In a previous PR, I added an internal _join_threads() method to ThreadedChildWatcher, which specifically cleans up all non-daemon threads. This was there to ensure all threads are joined when the watcher is closed. However, in add_child_handler() the _do_waitpid() threads that are created are set as daemon, meaning they aren't joined in _join_threads() since it checks if they're not daemon.
Based on the error message in Travis, it definitely seems to be those waitpid threads created in ThreadedChildWatcher causing the hangs:
0:11:41 load avg: 3.89 [375/424/1] test_asyncio failed (env changed) (2 min 3 sec) -- running: test_multiprocessing_spawn (1 min 2 sec)
Warning -- threading_cleanup() failed to cleanup 1 threads (count: 1, dangling: 2)

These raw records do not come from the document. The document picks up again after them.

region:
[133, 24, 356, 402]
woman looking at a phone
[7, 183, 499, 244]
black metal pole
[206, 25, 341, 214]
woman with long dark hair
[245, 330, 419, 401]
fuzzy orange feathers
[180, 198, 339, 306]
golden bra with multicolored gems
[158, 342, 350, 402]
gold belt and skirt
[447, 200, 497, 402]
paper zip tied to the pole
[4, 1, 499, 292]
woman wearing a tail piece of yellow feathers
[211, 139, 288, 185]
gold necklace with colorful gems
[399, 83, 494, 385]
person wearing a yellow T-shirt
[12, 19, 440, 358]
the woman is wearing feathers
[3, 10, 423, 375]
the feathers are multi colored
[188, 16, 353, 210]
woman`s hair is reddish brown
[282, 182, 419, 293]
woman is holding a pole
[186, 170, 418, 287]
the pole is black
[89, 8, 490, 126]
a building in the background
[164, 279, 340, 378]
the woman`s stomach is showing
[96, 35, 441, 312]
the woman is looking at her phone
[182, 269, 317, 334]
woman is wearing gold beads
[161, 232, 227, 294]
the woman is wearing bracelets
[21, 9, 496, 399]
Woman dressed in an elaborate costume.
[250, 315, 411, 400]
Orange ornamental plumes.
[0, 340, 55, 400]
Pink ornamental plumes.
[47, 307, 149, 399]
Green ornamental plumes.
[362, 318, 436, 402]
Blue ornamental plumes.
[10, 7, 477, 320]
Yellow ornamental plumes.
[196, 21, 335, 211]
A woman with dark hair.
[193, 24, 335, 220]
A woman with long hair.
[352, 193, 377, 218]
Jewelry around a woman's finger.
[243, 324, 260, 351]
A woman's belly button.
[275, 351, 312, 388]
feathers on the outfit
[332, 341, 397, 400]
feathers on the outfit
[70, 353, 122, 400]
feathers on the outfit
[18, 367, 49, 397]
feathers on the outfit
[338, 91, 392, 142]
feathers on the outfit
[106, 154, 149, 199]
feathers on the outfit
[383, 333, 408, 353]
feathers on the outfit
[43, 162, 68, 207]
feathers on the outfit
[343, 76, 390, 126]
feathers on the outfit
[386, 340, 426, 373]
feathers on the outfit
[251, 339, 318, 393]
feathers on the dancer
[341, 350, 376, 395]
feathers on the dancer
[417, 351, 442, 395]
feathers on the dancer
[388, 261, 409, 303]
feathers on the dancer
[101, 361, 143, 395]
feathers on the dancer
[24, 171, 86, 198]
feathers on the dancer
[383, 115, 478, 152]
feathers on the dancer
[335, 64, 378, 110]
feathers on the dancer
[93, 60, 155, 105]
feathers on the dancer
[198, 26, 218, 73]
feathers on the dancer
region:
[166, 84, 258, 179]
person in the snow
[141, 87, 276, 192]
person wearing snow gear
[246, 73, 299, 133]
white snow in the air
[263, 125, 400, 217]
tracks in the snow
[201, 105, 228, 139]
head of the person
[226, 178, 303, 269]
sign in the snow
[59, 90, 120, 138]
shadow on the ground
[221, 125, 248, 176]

Warning -- Dangling thread: <_MainThread(MainThread, started 140164662380352)>
Warning -- Dangling thread: <Thread(waitpid-0, started daemon 140164437370624)>
Warning -- threading_cleanup() failed to cleanup 1 threads (count: 1, dangling: 2)
Warning -- Dangling thread: <Thread(waitpid-0, started daemon 140164437370624)>
Warning -- Dangling thread: <_MainThread(MainThread, started 140164662380352)>
Warning -- threading_cleanup() failed to cleanup 1 threads (count: 1, dangling: 2)
Warning -- Dangling thread: <_MainThread(MainThread, started 140164662380352)>
Warning -- Dangling thread: <Thread(waitpid-0, started daemon 140164437370624)>
Warning -- threading_cleanup() failed to cleanup 1 threads (count: 1, dangling: 2)
Warning -- Dangling thread: <_MainThread(MainThread, started 140164662380352)>
Warning -- Dangling thread: <Thread(waitpid-0, started daemon 140164437370624)>
As a result, I think a viable fix might be just removing the and not thread.daemon check in ThreadedChildWatcher._join_threads(), to have it also clean up the waitpid threads when the watcher is closed. Based on my local testing, this seems to resolve the issue, but test-with-buildbots should probably be used to make sure it doesn't cause other side effects on other platforms.
A viable alternative might be changing add_child_handler() to instead spawn non-daemon threads. However, I suspect changing the internal _join_threads() method would be less likely to be disruptive to user code and causing side effects because of reliance on those threads being daemon.